We've had owling, planking, photobombing, boobbombing, milking, you name it.
Now it's time for lizard fighting.
Except - and the RSPCA will be pleased about this - there are no lizards involved. And come to think of it, not really any fighting either. Just two people, on all fours, with a pair of socks tied round their head (it's better than it sounds, honest).
No, it's not one man staring at himself in the mirror on all fours.. it's LIZARD FIGHTING!
The creators of the "lizard fight" tout the bizarre practice as a way to solve arguments over washing up, bills, who slept with who first, and other things students normally argue about.
The ceremony has even been deployed to solve a couple's tiff over who should boil the kettle. Perhaps Alex Reid and Chantelle Houghton could learn a thing or two?
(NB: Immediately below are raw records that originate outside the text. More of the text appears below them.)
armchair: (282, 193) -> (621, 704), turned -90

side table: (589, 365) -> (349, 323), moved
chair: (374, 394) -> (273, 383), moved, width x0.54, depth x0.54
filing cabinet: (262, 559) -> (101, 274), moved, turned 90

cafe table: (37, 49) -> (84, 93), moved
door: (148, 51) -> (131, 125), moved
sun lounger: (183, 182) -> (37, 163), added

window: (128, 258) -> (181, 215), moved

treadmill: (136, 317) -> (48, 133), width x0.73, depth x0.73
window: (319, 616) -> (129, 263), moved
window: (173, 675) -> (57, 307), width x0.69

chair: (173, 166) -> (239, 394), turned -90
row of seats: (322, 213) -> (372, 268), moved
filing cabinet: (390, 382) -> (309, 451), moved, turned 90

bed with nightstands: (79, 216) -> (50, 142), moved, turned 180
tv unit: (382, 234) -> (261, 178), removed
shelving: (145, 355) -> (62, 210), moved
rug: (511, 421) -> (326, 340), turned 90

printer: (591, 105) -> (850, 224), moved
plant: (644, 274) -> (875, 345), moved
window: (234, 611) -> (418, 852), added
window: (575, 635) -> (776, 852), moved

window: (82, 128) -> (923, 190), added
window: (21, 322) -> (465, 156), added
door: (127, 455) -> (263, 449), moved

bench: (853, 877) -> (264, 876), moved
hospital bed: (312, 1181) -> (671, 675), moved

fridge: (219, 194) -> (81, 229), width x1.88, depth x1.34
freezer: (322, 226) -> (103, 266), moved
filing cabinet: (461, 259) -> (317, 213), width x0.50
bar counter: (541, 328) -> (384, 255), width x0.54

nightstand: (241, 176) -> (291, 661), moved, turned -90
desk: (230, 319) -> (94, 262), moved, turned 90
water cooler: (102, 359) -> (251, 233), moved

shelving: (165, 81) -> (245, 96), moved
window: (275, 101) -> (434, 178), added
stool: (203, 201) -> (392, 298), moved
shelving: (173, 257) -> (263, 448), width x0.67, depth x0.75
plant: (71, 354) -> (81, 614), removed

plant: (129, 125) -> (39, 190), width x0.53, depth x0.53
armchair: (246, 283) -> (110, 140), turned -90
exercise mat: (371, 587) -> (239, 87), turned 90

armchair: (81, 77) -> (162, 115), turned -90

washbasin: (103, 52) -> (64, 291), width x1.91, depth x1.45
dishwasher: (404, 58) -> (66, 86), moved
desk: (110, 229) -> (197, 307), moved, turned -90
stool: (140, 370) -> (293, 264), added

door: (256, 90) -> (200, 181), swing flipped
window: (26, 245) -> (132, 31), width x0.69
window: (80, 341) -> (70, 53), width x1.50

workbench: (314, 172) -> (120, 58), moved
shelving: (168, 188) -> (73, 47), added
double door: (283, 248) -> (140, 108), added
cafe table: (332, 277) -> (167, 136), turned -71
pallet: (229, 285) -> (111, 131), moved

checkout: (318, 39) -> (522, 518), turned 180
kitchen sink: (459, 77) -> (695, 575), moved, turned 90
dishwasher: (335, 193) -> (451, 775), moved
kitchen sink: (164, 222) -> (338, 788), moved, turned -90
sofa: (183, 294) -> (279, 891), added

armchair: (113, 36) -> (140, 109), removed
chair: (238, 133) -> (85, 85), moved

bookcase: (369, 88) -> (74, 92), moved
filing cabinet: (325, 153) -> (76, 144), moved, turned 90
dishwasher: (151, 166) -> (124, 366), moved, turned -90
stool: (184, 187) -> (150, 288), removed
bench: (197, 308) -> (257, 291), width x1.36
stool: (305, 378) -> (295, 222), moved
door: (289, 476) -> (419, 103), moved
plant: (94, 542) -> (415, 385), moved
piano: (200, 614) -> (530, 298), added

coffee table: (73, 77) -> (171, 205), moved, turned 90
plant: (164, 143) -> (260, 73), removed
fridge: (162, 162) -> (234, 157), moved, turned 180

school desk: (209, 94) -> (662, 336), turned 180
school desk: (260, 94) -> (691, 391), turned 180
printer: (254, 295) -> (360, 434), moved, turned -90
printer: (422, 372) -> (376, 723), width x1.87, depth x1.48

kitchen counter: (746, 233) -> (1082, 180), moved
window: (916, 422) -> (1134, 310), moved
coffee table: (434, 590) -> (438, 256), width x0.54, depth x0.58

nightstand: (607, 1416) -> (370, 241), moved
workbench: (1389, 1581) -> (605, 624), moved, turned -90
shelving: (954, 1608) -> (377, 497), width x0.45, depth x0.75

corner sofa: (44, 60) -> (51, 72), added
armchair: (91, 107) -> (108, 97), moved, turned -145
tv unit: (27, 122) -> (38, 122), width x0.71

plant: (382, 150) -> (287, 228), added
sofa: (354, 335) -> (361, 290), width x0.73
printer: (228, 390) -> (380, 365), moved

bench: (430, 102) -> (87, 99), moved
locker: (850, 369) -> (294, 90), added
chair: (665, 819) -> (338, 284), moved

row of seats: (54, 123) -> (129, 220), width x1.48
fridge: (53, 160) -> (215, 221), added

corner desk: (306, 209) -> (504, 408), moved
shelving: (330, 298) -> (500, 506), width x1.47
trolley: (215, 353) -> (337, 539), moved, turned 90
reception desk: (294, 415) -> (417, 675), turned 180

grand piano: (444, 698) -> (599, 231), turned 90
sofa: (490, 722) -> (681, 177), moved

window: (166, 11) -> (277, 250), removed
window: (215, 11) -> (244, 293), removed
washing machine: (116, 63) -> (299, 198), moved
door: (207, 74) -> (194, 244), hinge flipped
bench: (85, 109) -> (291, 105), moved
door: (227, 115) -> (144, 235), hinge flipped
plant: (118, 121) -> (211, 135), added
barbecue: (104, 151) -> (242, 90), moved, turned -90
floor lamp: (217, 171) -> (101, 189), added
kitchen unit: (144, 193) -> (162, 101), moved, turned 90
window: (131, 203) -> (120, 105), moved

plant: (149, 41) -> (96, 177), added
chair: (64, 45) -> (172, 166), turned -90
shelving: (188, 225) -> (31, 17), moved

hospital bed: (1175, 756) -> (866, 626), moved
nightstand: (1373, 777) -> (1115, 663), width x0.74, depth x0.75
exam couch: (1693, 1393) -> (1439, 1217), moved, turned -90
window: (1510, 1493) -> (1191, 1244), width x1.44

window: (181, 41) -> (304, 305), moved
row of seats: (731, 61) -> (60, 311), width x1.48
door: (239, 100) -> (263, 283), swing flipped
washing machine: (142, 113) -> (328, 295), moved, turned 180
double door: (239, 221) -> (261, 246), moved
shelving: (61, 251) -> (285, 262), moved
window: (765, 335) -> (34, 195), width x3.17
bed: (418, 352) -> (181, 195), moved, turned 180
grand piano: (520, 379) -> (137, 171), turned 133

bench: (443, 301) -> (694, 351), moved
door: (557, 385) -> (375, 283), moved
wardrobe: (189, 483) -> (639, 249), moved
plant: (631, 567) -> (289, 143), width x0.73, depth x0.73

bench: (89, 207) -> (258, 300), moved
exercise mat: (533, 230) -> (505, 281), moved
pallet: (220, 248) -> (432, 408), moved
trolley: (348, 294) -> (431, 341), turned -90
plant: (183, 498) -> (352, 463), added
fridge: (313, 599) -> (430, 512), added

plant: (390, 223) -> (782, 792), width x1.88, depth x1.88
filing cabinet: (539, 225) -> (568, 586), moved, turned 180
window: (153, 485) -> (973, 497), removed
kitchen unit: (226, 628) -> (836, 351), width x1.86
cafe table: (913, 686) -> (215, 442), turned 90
According to university paper The Exeter Tab, the revered ritual can trace its roots back to Matthew Proctor, a Newcastle University student who thought lizard fighting would "add" to rugby socials - you just knew that rugby players would be involved.
"It started with belts around each other’s heads, but one of the belts broke and the buckle flew into one of the competitor’s face almost taking his teeth out, it was at that moment that we decided new equipment was needed," he told the paper. "You can do it with whatever you want but rugby socks seem to be our preference now."
The rugby "lads" have even taken their sport to the streets, and were paid a visit by two police officers who felt compelled to break up the festivities after money starting changing hands.